Una alta fuente oficial admitió una fuerte caída en la imagen de los políticos y la preocupación por el impacto de los escándalos judiciales. A poco más de un año de las elecciones presidenciales de 2027, el entorno de Javier Milei detecta un hartazgo generalizado en la población. Ningún dirigente supera los 45 puntos de imagen positiva, mientras que la negativa supera el 55%, lo que demuestra que el rechazo estructural a la política sigue vigente.
La principal preocupación en Balcarce 50 radica en haber desdibujado su identidad «anticasta». Desde el oficialismo atribuyen este desgaste al impacto de los casos de José Luis Espert y Manuel Adorni, quienes debieron dar un paso al costado de la gestión libertaria debido a sus respectivos frentes judiciales. A esto se le suma un estudio de la consultora Casa Tres, que ubica a la corrupción como el segundo problema del país con un 16%, justo por detrás de la economía. Asimismo, admiten que las fotos de reuniones partidarias tradicionales dentro de la Casa Rosada ahuyentan al votante original de 2023.
Pese a que ubican la imagen positiva del presidente Javier Milei en torno a los 35 puntos, en el Gobierno confían en que no hay margen para la aparición de un nuevo outsider. La estrategia libertaria para retener el poder por cuatro años más depende de que la oposición continúe fragmentada y de sellar un acuerdo electoral con el PRO. En este contexto, Mauricio Macri se acercó a Karina Milei para recomponer la relación institucional. El primer paso formal de este acercamiento se dará este jueves a las 11:00 en Casa Rosada, en una reunión clave entre Eduardo «Lule» Menem y Diego Santilli con los referentes macristas Cristian Ritondo y Fernando de Andreis.
+++++
◆ Requisitos del ejercicio ◆
1) Según el pasaje, ¿en qué lugar ubica la consultora Casa Tres a la corrupción entre los problemas del país?
2) Por favor, reescribe el tramo del pasaje que va desde "Una alta fuente" hasta "política sigue vigente." y reemplaza "hartazgo" por "cansancio".

(Elementos del conjunto de datos)
+++++
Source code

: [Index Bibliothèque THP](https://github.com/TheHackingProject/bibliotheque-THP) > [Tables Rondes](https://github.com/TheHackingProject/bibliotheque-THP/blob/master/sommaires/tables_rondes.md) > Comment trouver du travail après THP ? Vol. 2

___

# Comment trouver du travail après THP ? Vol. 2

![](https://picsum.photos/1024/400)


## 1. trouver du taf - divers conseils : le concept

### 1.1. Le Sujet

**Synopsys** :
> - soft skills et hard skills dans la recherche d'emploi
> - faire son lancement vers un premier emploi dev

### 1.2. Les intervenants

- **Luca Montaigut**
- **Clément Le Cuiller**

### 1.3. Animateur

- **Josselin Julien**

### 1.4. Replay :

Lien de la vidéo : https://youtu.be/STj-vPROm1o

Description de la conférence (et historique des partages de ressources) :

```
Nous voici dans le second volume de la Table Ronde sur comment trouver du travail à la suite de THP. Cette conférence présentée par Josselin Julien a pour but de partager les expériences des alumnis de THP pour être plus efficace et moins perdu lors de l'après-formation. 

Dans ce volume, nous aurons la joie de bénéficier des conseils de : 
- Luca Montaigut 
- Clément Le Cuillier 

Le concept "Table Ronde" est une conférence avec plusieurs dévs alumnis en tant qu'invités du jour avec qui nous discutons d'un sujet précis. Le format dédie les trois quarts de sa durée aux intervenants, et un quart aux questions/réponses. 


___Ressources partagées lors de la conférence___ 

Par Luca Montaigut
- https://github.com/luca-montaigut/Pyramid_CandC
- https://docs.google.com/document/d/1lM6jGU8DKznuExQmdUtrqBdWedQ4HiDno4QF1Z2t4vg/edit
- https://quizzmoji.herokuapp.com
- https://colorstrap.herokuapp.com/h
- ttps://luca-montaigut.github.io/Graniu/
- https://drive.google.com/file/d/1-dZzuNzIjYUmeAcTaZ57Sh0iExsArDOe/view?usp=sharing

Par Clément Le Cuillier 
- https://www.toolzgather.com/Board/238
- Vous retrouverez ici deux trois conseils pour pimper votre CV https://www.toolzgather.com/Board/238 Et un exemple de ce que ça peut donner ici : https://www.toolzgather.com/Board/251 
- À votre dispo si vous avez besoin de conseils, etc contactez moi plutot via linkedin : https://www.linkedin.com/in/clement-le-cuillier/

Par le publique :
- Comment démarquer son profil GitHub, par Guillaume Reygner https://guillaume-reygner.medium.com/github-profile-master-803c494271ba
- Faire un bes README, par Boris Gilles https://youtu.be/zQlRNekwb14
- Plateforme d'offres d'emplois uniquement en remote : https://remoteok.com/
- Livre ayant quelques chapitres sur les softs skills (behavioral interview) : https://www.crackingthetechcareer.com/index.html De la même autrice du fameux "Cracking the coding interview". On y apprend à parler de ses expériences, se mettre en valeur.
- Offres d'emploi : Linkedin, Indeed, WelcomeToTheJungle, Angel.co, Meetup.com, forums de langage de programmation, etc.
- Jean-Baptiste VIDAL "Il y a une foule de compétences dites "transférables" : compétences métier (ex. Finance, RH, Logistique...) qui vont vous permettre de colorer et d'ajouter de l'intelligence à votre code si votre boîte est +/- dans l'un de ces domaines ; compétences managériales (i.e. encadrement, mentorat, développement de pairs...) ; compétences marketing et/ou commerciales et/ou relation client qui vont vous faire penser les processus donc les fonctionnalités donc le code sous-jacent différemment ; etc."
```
+++++
◆ Respuestas ◆
1) En el segundo lugar, con un 16%, justo por detrás de la economía.

2)
Una alta fuente oficial admitió una fuerte caída en la imagen de los políticos y la preocupación por el impacto de los escándalos judiciales. A poco más de un año de las elecciones presidenciales de 2027, el entorno de Javier Milei detecta un cansancio generalizado en la población. Ningún dirigente supera los 45 puntos de imagen positiva, mientras que la negativa supera el 55%, lo que demuestra que el rechazo estructural a la política sigue vigente.